Problem requirements: Restate verbatim the span of lines below between the line with "notebook: present [483,999,669,1086]" and the line with "vase: present [933,719,1033,901]", including those two lines, and only that span.

Records provided:
[Start of Attachment]

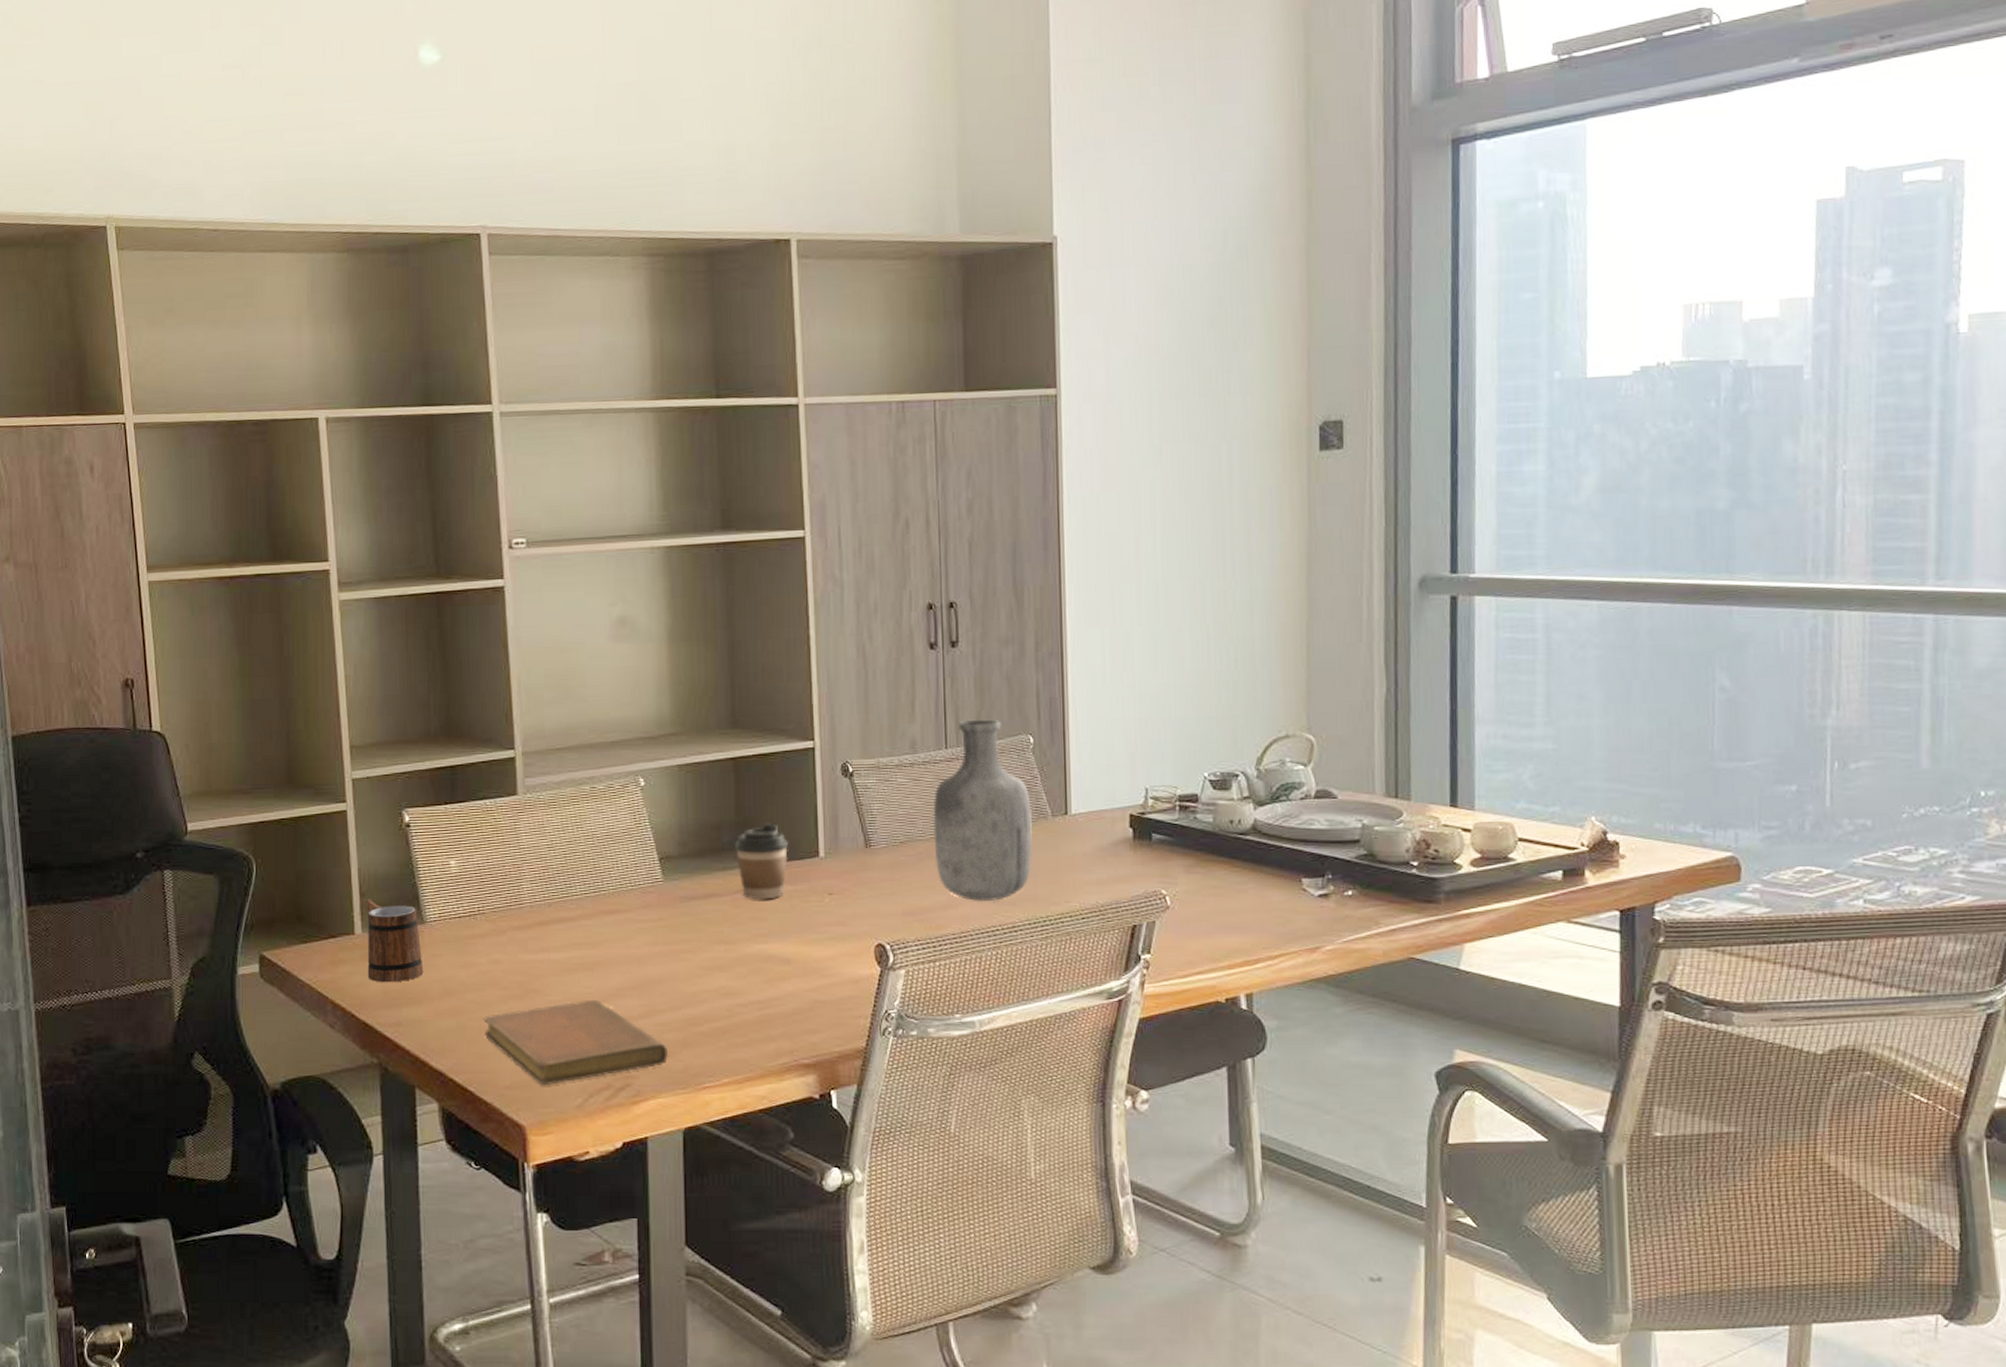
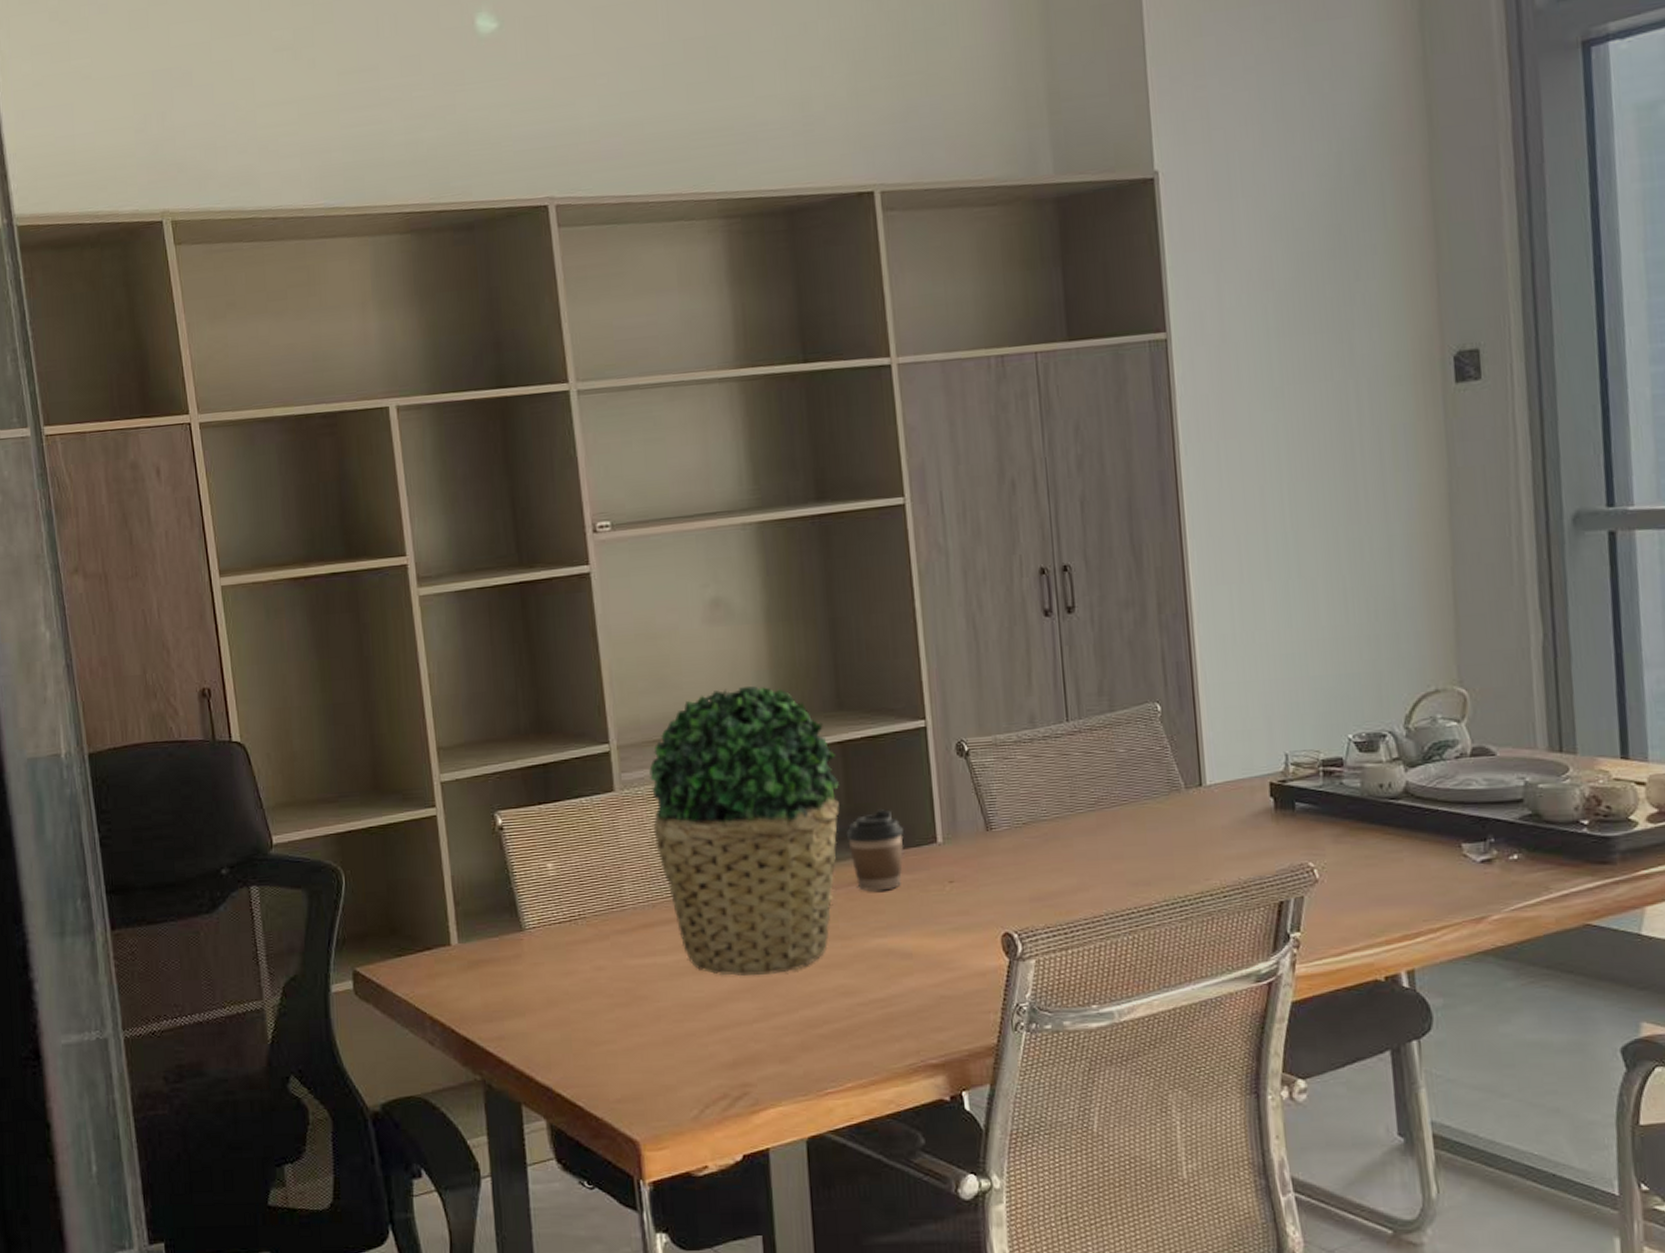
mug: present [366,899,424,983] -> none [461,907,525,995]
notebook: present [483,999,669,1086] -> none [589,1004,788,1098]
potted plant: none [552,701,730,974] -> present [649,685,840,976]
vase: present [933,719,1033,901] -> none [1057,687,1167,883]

[End of Attachment]
[Start of Attachment]

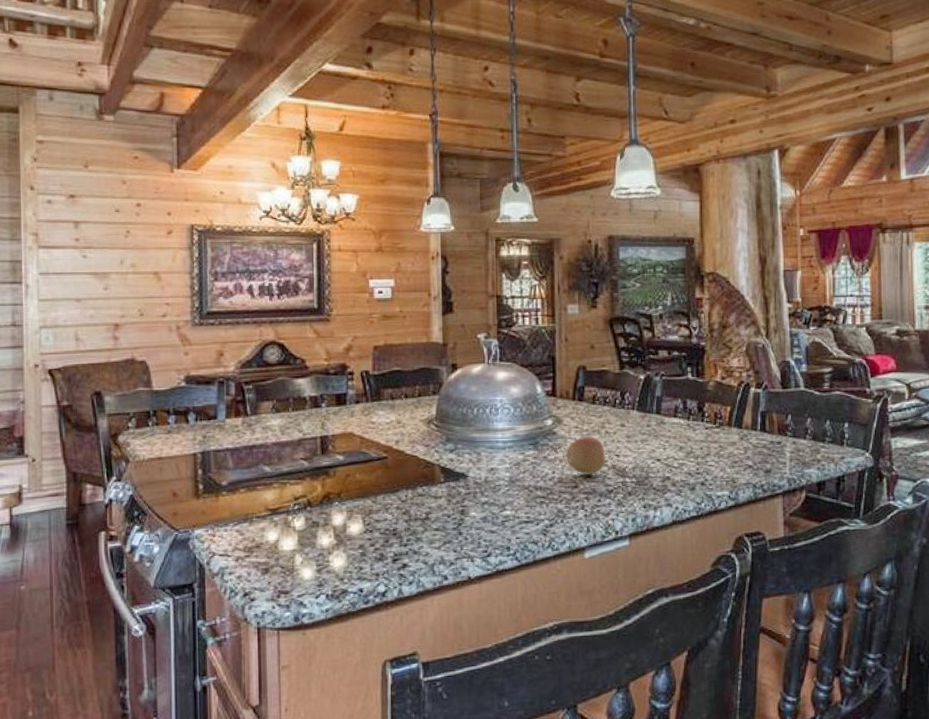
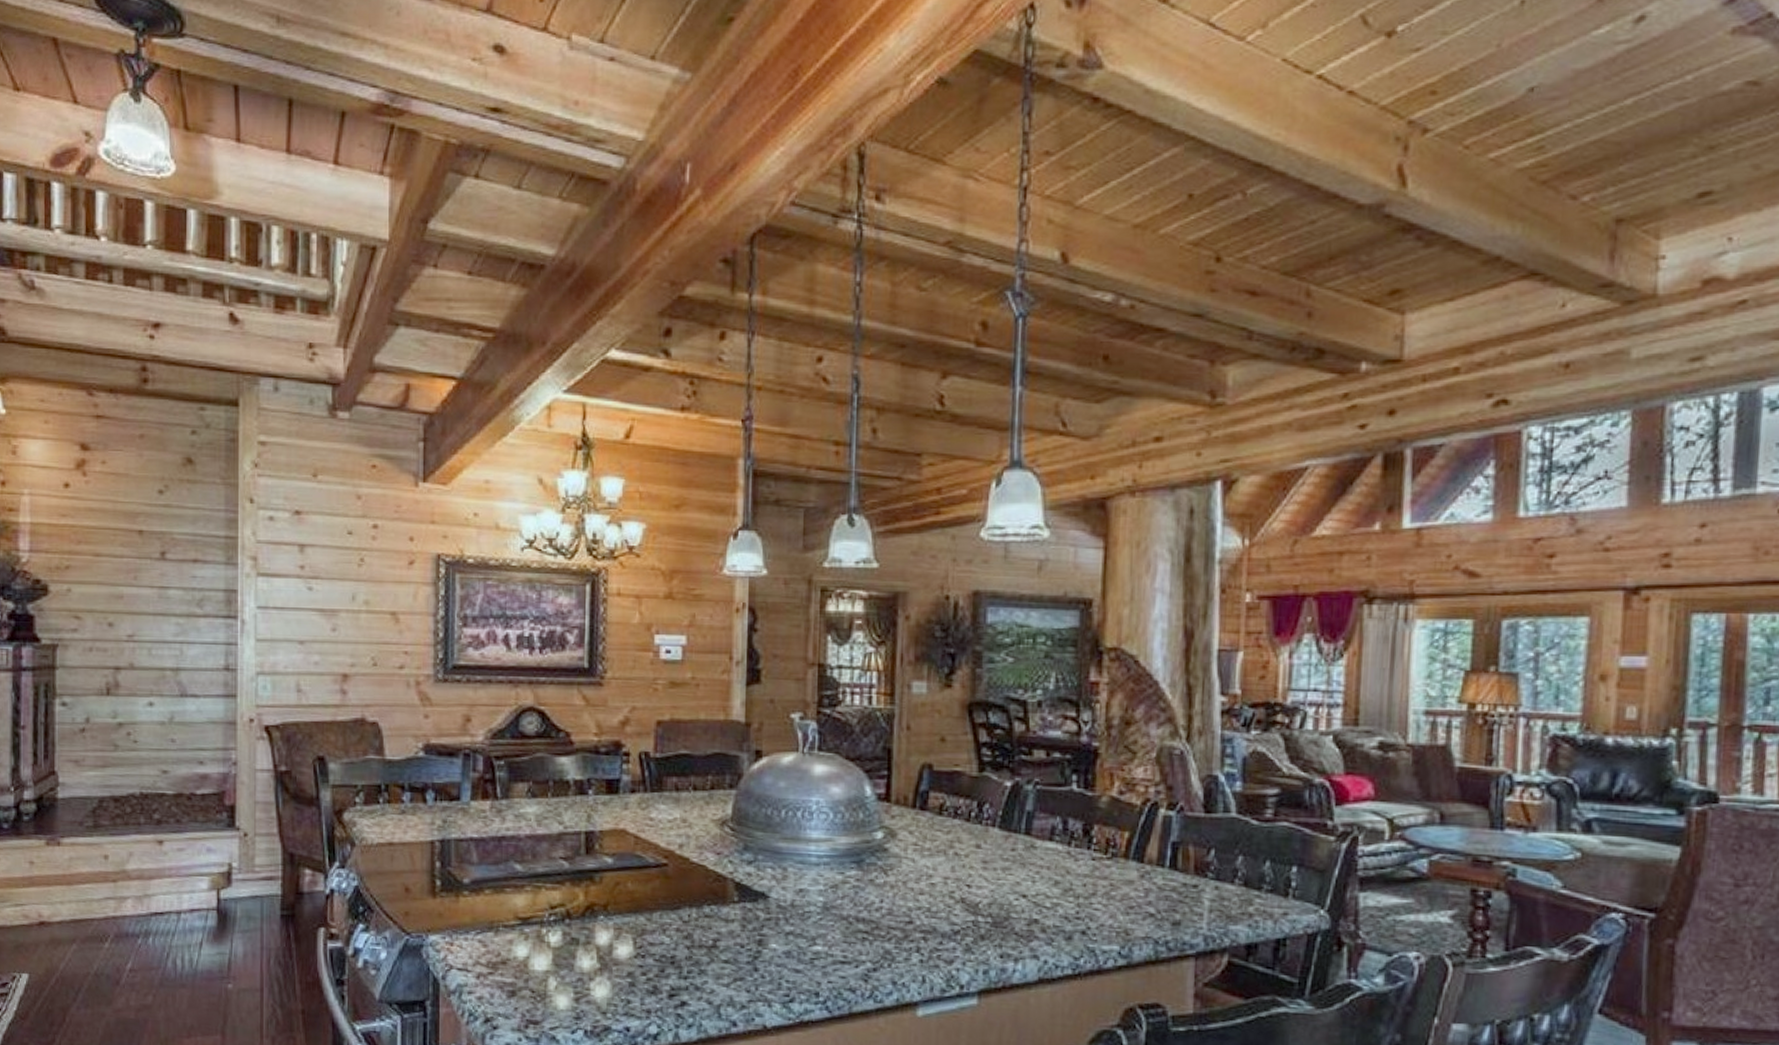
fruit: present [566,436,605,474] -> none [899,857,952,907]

[End of Attachment]

Solution:
notebook: present [483,999,669,1086] -> none [589,1004,788,1098]
potted plant: none [552,701,730,974] -> present [649,685,840,976]
vase: present [933,719,1033,901] -> none [1057,687,1167,883]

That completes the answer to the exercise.